Somatic gene mutations and clinical data for United States LUAD samples derived from TCGA (https://www.cancer.gov/about-nci/organization/ccg/research/structural-genomics/tcga). Somatic mutation data for Chinese LUAD samples was acquired from ICGC (http://icgc.org). The data was extracted by Perl and organized to be analyzed by R. The samples included in this study all have complete clinical data. Samples with missing data such as gender, age, TNM stage or survival information were excluded.
TMB is considered to be the gross number of bases of mutations in per megabase, and only mutations causing the amino acid changes were counted. We Calculate the amount of TMB in each TCGA LUAD patients with TMB formula (33).
We adopted R software (v4.0.2) for all bioinformatics analysis. Perl language was used to extract 100 genes with the highest mutation frequency from TCGA and ICGC databases. Mutations in these genes are visualized by R package "GenVisR"(34). We selected the R software package "Venn" to cross the genes in the two databases to get the same genes with high mutation frequency. The R package "ggpubr" was used to evaluate and visualize the relationship between these cross-mutated genes and TMB. In GSEA software (v4.1.0), the mutation and expression matrix data of COL22A1 and DNAH8 were used to perform GSEA analysis(35). The genetic set “c2.cp.kegg.v7.4.symbols.gmt” was downloaded as the gene sets database, which was used for pathway enrichment analysis. We obtained the Normalized Enrichment Score (NES) by setting the permutation value at 1000, and obtained significant enrichment signaling pathways by excluding the normal p-value > 0.05 pathways. CIBERSORT is a calculation method of 22 kinds of immunocytocytes assessment based on transcription group data in tumor tissue(36). CIBERSORT deconvolution algorithm was used, and the filtering condition was set to P < 0.05 to obtain the proportion matrix data of immunocytocytes for each tumor sample. The visualization of matrix data is realized by R software package "corrplot". TCGA samples were divided into wild group and mutation group according to COL22A1 or DNAH8 status. The immune cell infiltration in the mutant group was analyzed by the R software package "limma", and visualized by R software package "vioplot".

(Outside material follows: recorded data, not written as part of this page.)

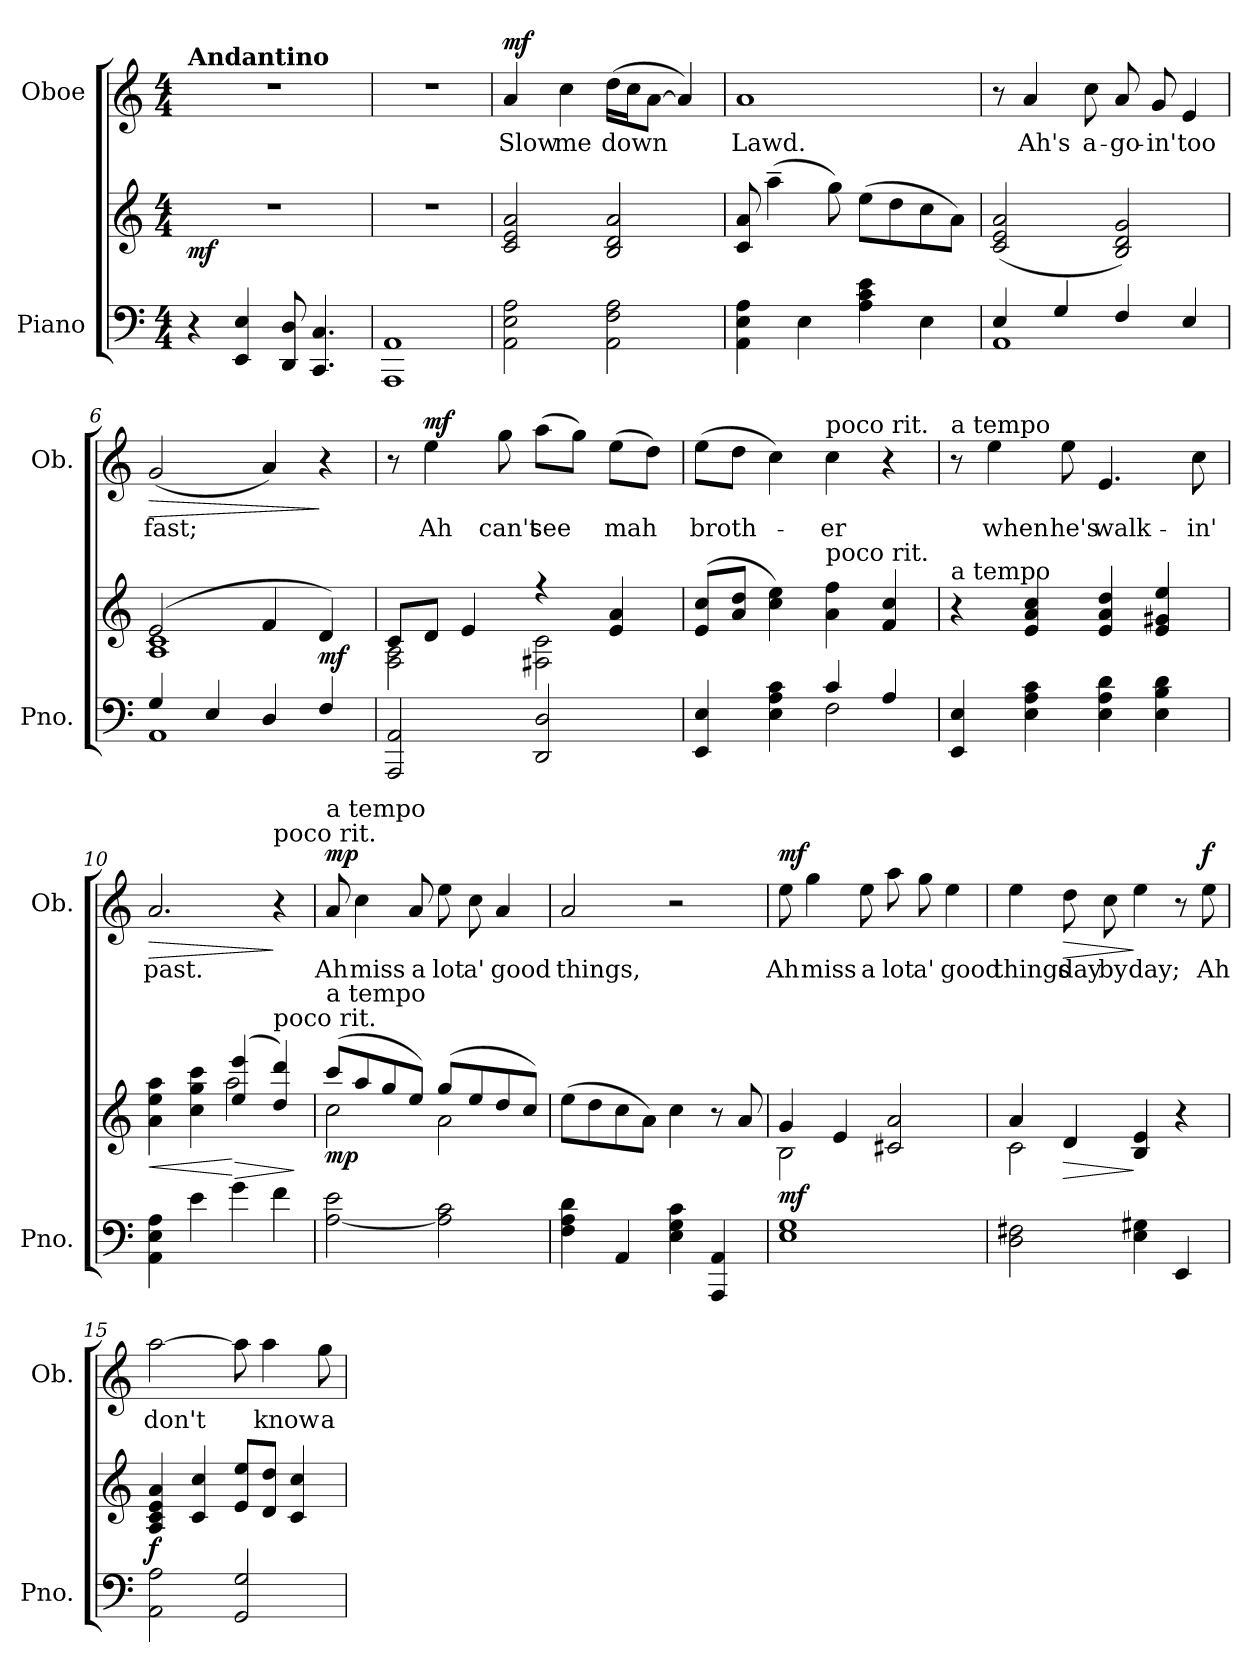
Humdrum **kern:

**kern	**kern	**dynam	**kern	**text	**dynam
*part2	*part2	*part2	*part1	*part1	*part1
*staff3	*staff2	*staff2/3	*staff1	*staff1	*staff1
*I"Piano	*	*	*I"Oboe	*	*
*I'Pno.	*	*	*I'Ob.	*	*
*clefF4	*clefG2	*	*clefG2	*	*
*k[]	*k[]	*	*k[]	*	*
*M4/4	*M4/4	*	*M4/4	*	*
=1	=1	=1	=1	=1	=1
!	!	!	!LO:TX:a:B:t=Andantino	!	!
!	!	!LO:DY:b	!	!	!
4r	1r	mf	1r	.	.
4EE/ 4E/	.	.	.	.	.
8DD/ 8D/	.	.	.	.	.
4.CC/ 4.C/	.	.	.	.	.
=2	=2	=2	=2	=2	=2
1AAA 1AA	1r	.	1r	.	.
=3	=3	=3	=3	=3	=3
!	!	!	!	!LO:LY:b	!LO:DY:a
2AA\ 2E\ 2A\	2c/ 2e/ 2a/	.	4a/	Slow	mf
!	!	!	!	!LO:LY:b	!
.	.	.	4cc\	me	.
!	!	!	!	!LO:LY:b	!
2AA\ 2F\ 2A\	2B/ 2d/ 2a/	.	(16dd\LL	down	.
.	.	.	16cc\J	.	.
.	.	.	[8a\J	.	.
.	.	.	4a/])	.	.
=4	=4	=4	=4	=4	=4
!	!	!	!	!LO:LY:b	!
4AA\ 4E\ 4A\	8c/ 8a/	.	1a	Lawd.	.
.	(4aa~\	.	.	.	.
4E\	.	.	.	.	.
.	8gg\)	.	.	.	.
4A\ 4c\ 4e\	(8ee\L	.	.	.	.
.	8dd\	.	.	.	.
4E\	8cc\	.	.	.	.
.	8a\J)	.	.	.	.
=5	=5	=5	=5	=5	=5
*^	*	*	*	*	*
4E/	1AA	(2c/ 2e/ 2a/	.	8r	.	.
!	!	!	!	!	!LO:LY:b	!
.	.	.	.	4a/	Ah's	.
4G/	.	.	.	.	.	.
!	!	!	!	!	!LO:LY:b	!
.	.	.	.	8cc\	a-	.
!	!	!	!	!	!LO:LY:b	!
4F/	.	2B/ 2d/ 2g/)	.	8a/	-go-	.
!	!	!	!	!	!LO:LY:b	!
.	.	.	.	8g/	-in'	.
!	!	!	!	!	!LO:LY:b	!
4E/	.	.	.	4e/	too	.
!!LO:LB:g=z
=6	=6	=6	=6	=6	=6	=6
*	*	*^	*	*	*	*
!	!	!	!	!	!	!LO:LY:b	!LO:HP:b
4G/	1AA	(2e/	1A 1c	.	(2g/	fast;	>
4E/	.	.	.	.	.	.	.
4D/	.	4f/	.	.	4a/)	.	.
!	!	!	!	!LO:DY:b	!	!	!
4F/	.	4d/)	.	mf	4r	.	]
*v	*v	*	*	*	*	*	*
=7	=7	=7	=7	=7	=7	=7
2AAA/ 2AA/	8c/L	2F\ 2A\	.	8r	.	.
!	!	!	!	!	!LO:LY:b	!LO:DY:a
.	8d/J	.	.	4ee\	Ah	mf
.	4e/	.	.	.	.	.
!	!	!	!	!	!LO:LY:b	!
.	.	.	.	8gg\	can't	.
!	!	!	!	!	!LO:LY:b	!
2DD/ 2D/	4r	2F#X\ 2c\	.	(8aa\L	see	.
.	.	.	.	8gg\J)	.	.
!	!	!	!	!	!LO:LY:b	!
.	4e/ 4a/	.	.	(8ee\L	mah	.
.	.	.	.	8dd\J)	.	.
*	*v	*v	*	*	*	*
=8	=8	=8	=8	=8	=8
*^	*	*	*	*	*
!	!	!	!	!	!LO:LY:b	!
4EE/ 4E/	2ryy	(8e/ 8cc/L	.	(8ee\L	broth-	.
.	.	8a/ 8dd/J	.	8dd\J	.	.
4E\ 4A\ 4c\	.	4cc\ 4ee\)	.	4cc\)	.	.
!	!	!	!	!LO:TX:a:t=poco rit.	!	!
!	!	!LO:TX:a:t=poco rit.	!	!	!	!
!	!	!	!	!	!LO:LY:b	!
4c/	2F\	4a\ 4ff\	.	4cc\	-er	.
4A/	.	4f/ 4cc/	.	4r	.	.
*v	*v	*	*	*	*	*
=9	=9	=9	=9	=9	=9
!	!	!	!LO:TX:a:t=a tempo	!	!
!	!LO:TX:a:t=a tempo	!	!	!	!
4EE/ 4E/	4r	.	8r	.	.
!	!	!	!	!LO:LY:b	!
.	.	.	4ee\	when	.
4E\ 4A\ 4c\	4e/ 4a/ 4cc/	.	.	.	.
!	!	!	!	!LO:LY:b	!
.	.	.	8ee\	he's	.
!	!	!	!	!LO:LY:b	!
4E\ 4A\ 4d\	4e/ 4a/ 4dd/	.	4.e/	walk-	.
4E\ 4B\ 4d\	4e/ 4g#X/ 4ee/	.	.	.	.
!	!	!	!	!LO:LY:b	!
.	.	.	8cc\	-in'	.
=10	=10	=10	=10	=10	=10
!	!	!LO:HP:b	!	!LO:LY:b	!LO:HP:b
*	*^	*	*	*	*
4AA\ 4E\ 4A\	4a\ 4ee\ 4aa\	2ryy	<	2.a/	past.	>
4e\	4cc\ 4gg\ 4ccc\	.	.	.	.	.
!	!	!	!LO:HP:n=1:b	!	!	!
4g\	(4ee/ 4eee/	2aa\	[ >	.	.	.
!	!	!	!	!LO:TX:a:t=poco rit.	!	!
!	!LO:TX:a:t=poco rit.	!	!	!	!	!
4f\	4dd/ 4ddd/)	.	.	4r	.	]
*	*v	*v	*	*	*	*
.	.	]	.	.	.
!!LO:LB:g=z
=11	=11	=11	=11	=11	=11
*	*^	*	*	*	*
!	!	!	!	!LO:TX:a:t=a tempo	!	!
!	!LO:TX:a:t=a tempo	!	!	!	!	!
!	!	!	!LO:DY:b	!	!LO:LY:b	!LO:DY:a
[2A\ 2e\	(8ccc/L	2cc\	mp	8a/	Ah	mp
!	!	!	!	!	!LO:LY:b	!
.	8aa/	.	.	4cc\	miss	.
.	8gg/	.	.	.	.	.
!	!	!	!	!	!LO:LY:b	!
.	8ee/J)	.	.	8a/	a	.
!	!	!	!	!	!LO:LY:b	!
2A\] 2c\	(8gg/L	2a\	.	8ee\	lot	.
!	!	!	!	!	!LO:LY:b	!
.	8ee/	.	.	8cc\	a'	.
!	!	!	!	!	!LO:LY:b	!
.	8dd/	.	.	4a/	good	.
.	8cc/J)	.	.	.	.	.
*	*v	*v	*	*	*	*
=12	=12	=12	=12	=12	=12
!	!	!	!	!LO:LY:b	!
4F\ 4A\ 4d\	(8ee\L	.	2a/	things,	.
.	8dd\	.	.	.	.
4AA/	8cc\	.	.	.	.
.	8a\J)	.	.	.	.
4E\ 4G\ 4c\	4cc\	.	2r	.	.
4AAA/ 4AA/	8r	.	.	.	.
.	8a/	.	.	.	.
=13	=13	=13	=13	=13	=13
*	*^	*	*	*	*
!	!	!	!LO:DY:b	!	!LO:LY:b	!LO:DY:a
1E 1G	4g/	2B\	mf	8ee\	Ah	mf
!	!	!	!	!	!LO:LY:b	!
.	.	.	.	4gg\	miss	.
.	4e/	.	.	.	.	.
!	!	!	!	!	!LO:LY:b	!
.	.	.	.	8ee\	a	.
!	!	!	!	!	!LO:LY:b	!
.	2c#X/ 2a/	2ryy	.	8aa\	lot	.
!	!	!	!	!	!LO:LY:b	!
.	.	.	.	8gg\	a'	.
!	!	!	!	!	!LO:LY:b	!
.	.	.	.	4ee\	good	.
=14	=14	=14	=14	=14	=14	=14
!	!	!	!	!	!LO:LY:b	!
2D\ 2F#X\	4a/	2c\	.	4ee\	things	.
!	!	!	!LO:HP:b	!	!LO:LY:b	!LO:HP:b
.	4d/	.	>	8dd\	day	>
!	!	!	!	!	!LO:LY:b	!
.	.	.	.	8cc\	by	.
!	!	!	!	!	!LO:LY:b	!
4E\ 4G#X\	4B/ 4e/	2ryy	]	4ee\	day;	]
4EE/	4r	.	.	8r	.	.
!	!	!	!	!	!LO:LY:b	!LO:DY:a
.	.	.	.	8ee\	Ah	f
*	*v	*v	*	*	*	*
!!LO:PB:g=z
=15	=15	=15	=15	=15	=15
!	!	!LO:DY:b	!	!LO:LY:b	!
2AA\ 2A\	4A/ 4c/ 4e/ 4a/	f	[2aa\	don't	.
.	4c/ 4cc/	.	.	.	.
2GG/ 2G/	8e/ 8ee/L	.	8aa\]	.	.
!	!	!	!	!LO:LY:b	!
.	8d/ 8dd/J	.	4aa\	know	.
.	4c/ 4cc/	.	.	.	.
!	!	!	!	!LO:LY:b	!
.	.	.	8gg\	a	.
=	=	=	=	=	=
*-	*-	*-	*-	*-	*-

Statistical analysis is completed by R (V4.0.2). Kaplan-Meier survival analysis was used to analyze the survival curves, and logarithmic rank test was used to evaluate. Prognostic risk factors were determined by univariate and multivariate Cox regression analysis. We analyze the correlation between TMB and mutant genes by the Mann-Whitney U test. Two tailed p-value < 0.05 was regarded as statistically significant in all comparisons.
LUAD Lung adenocarcinoma
TMB Tumor mutation burden
ICGC International Cancer Genome Consortium
TCGA The Cancer Genome Atlas
COL22A1 Collagen XXII
DNAH8 Dynein Axoneme Heavy Chain 8
GSEA Gene set enrichment analysis
LUSC lung squamous cell carcinoma
ICIs immune checkpoint inhibitors
PD-1 programmed death protein 1
PD-L1 programmed death receptor ligand 1
FDA Food and Drug Administration
ICB immune checkpoint blockade
Tregs regulatory T cells
CRC colorectal cancer
NES Normalized Enrichment Fraction
Ethics approval and consent to participate: Not applicable
Availability of data and materials: All data are obtained from the analysis of available data in the database
Acknowledgements: Not applicable
Authors' contributions: C.Wang designed the research, C.Zhang and X. Song completed data analysis and manuscript writing. All authors have read and approved the final manuscript.
CONFLICTS OF INTEREST: The authors declare no conflict of interest.
FUNDING: This work was supported by the National Natural Science Foundation of China (28051495).